Hoebel twierdzi, że cukier uruchamia w mózgu produkcję naturalnych opioidów. "Jesteśmy przekonani" - powiedział" - "że jest to klucz w procesie uzależnienia. Mózg uzależnia się od własnych opioidów tak, jak się uzależnia od morfiny, czy heroiny. Narkotyki powodują większe skutki, ale tak naprawdę jest to ten sam proces".

Hoebel podkreśla, że na uzależnienie składa się więcej elementów niż jedynie przymus spożycia i "głód" i że do uzupełnienia całości obrazu dalsze badania są konieczne. Nie jest również jasne, jak bardzo odkrycia mogą odnosić się do ludzi.

Według Hoebla największą wartością badań jest to, że uzależnienie od cukru występujące u zwierząt pozwala naukowcom wniknąć głębiej w powiązania między nadmiernym objadaniem się i psychologią mózgu.

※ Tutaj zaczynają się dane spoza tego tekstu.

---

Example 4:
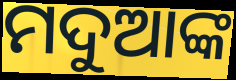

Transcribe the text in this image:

ମଦୁଆଙ୍କ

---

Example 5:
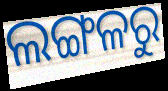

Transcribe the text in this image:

ଲଙ୍ଗଳରୁ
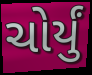
ચોર્યું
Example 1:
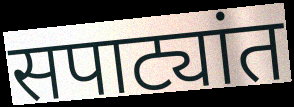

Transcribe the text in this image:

सपाट्यांत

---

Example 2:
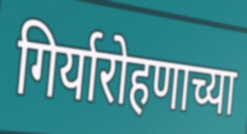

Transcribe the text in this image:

गिर्यारोहणाच्या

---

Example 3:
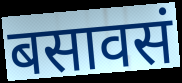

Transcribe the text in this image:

बसावसं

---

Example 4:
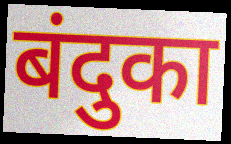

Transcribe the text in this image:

बंदुका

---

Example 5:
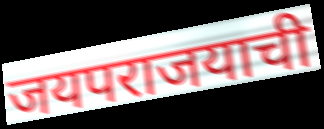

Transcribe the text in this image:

जयपराजयाची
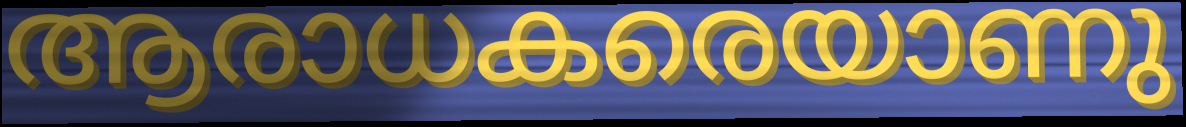
ആരാധകരെയാണു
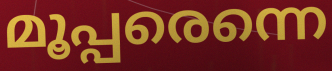
മൂപ്പരെന്നെ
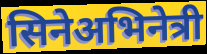
सिनेअभिनेत्री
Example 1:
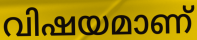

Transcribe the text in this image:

വിഷയമാണ്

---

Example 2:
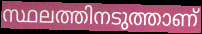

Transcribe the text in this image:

സ്ഥലത്തിനടുത്താണ്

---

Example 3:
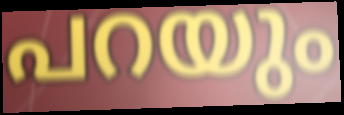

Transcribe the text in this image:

പറയും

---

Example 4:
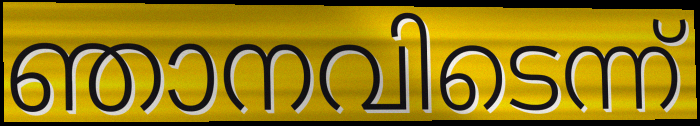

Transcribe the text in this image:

ഞാനവിടെന്ന്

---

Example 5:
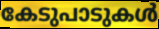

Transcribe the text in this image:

കേടുപാടുകൾ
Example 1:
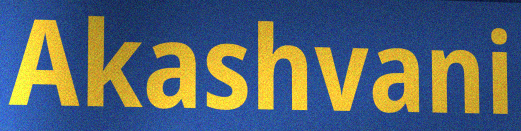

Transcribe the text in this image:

Akashvani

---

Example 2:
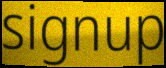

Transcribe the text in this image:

signup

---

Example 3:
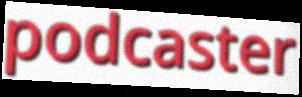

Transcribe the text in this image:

podcaster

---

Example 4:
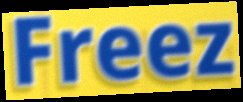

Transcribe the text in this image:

Freez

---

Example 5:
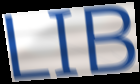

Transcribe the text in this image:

LIB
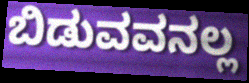
ಬಿಡುವವನಲ್ಲ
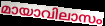
മായാവിലാസം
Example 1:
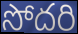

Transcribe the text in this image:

సోదరి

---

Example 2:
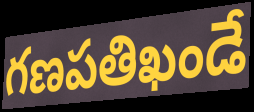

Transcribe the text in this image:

గణపతిఖండే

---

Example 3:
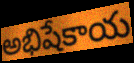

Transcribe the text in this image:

అభిషేకాయ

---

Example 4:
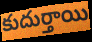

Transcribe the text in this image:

కుదుర్తాయి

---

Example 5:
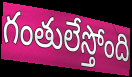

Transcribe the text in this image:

గంతులేస్తోంది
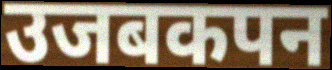
उजबकपन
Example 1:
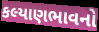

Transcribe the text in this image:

કલ્યાણભાવનો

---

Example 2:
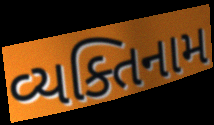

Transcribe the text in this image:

વ્યક્તિનામ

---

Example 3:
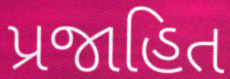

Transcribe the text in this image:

પ્રજાહિત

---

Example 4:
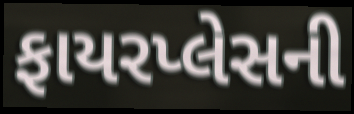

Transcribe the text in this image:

ફાયરપ્લેસની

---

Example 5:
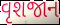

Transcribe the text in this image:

વૃશજાન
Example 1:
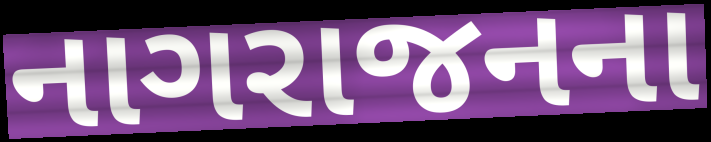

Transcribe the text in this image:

નાગરાજનના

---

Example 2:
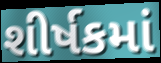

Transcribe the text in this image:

શીર્ષકમાં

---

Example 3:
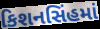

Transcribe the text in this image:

કિશનસિંહમાં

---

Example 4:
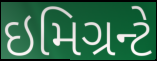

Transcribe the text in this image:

ઇમિગ્રન્ટે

Hoebel zauważył, że nie jest również jasne, jak odkrycia pomogą w położeniu wielu ludzi, którzy czują się bezsilni w obliczu cukru. "Niestey leczenie uzależnień jest bardzo trudne" powiedział. "Ale to mocno zmienia sposób w jaki taka osoba może widzieć swoją sytuację - bardziej w kategoriach zaburzenia jakim jest uzależnienie, niż klęski silnej woli".

Badania Hoebela zostały opublikowane czerwcowym (2002) wydaniu Obesity Research. Jego współatutorami są absolwenci Carlo Colantuoni, Joseph McCarthy, Caroline Patten i Andrew Chadeayne, gościnnym badaczem Pedro Rada i absolwent Nicole Avena.

"Myślę, że wyniki są interesujące, ekscytujące i pozwalają spojrzeć w nowy sposób na nadmierne objadanie się" powiedział Harry Kissileff, psycholog i specjalista zajmujący się żywieniem na Columbia University. Kissileff zgadza się, że szczury Hoebela stanowią ważny model, ale twierdzi, że byłby ostrożny we wkładaniu cukru do tej samej kategorii co narkotyki.

"Istnieją pewne wspólne elementy między systemem, który kontroluje proces jedzenia i uzależnienia. Nie jestem pewiem czy sprawia on, że jedzenie uzależnia".

W swoim eksperymencie Hoebel wraz z kolegami w laboratorium wprowadził szczury w nawyk nadmiernego jedzenia przez wstrzymywanie podawania pokarmu 12 godz. - kiedy szczury spały i w okresie śniadania. Następnie dawali im odżywczo zrównoważone pożywienie wraz z posłodzoną wodą. Zwierzęta stopniowo zwiększały dzienne spożycie cukru aż do podwojenia ilości, zjadając większość w pierwszej godzinie, kiedy było dostępne.

Kiedy badacze nagle zabierali cukier z diety szczurów, zwierzęta szczękały zębami, co jest powszechnym sygnałem bycia "na głodzie". Niektórym zwierzętom badacze usunęli cukier i podali dawkę narkotyku, który zablokował receptory opioidowe w mózgu. Te zwierzęta oprócz szczękania zębami, okazywały niepokój i zaburzenia w zwykłej równowadze chemicznej systemu motywacyjnego mózgu.

Zwierzęta, które dostawały normalne jedzenie bez dodatku cukru i dodatkowo bloker opioidowy, nie miały objawów bycia "na głodzie". Zwierzętom, które dano stałą dietę składającą się z jedzenia i słodkiej wody bez przymusowego "postu" również nie wykazywały sygnałów głodu.

"Wnioskujemy" stwierdził Hoebel, "że niektóre zwierzęta i niektórzy ludzie mogą stać się całkowicie zależni od słodyczy, szczególnie jeśli okresowo zaprzestają jedzenia, a następnie jedzą dużo. To może mieć związek z zaburzeniami jedzenia takimi jak bulimia."

Hoebel zauważył, że jego szczury powinny być nazwane raczej "zależnymi od cukru" niż uzależnionymi, ponieważ jeszcze nie udowodnił, że wykazują one wszystkie elementy składające na uzależnienie, które ma trzy poziomy: 1- wzorca zachowania polegającego na zwiększonym spożyciu i zmianach w chemii mózgu, 2 - sygnałów głodu i dalszych zmian w chemii mózgu wynikających z odstawienia i 3 - sygnałów gwałtownego głodu i jego nawrotów, kiedy abstynencja się zakończy. Jak dotąd eksperymenty w laboratorium Hoebla pokazały pierwsze dwa etapy, obecnie przeprowadzone na szczurach eksperymenty badają etap głodu i nawrotów.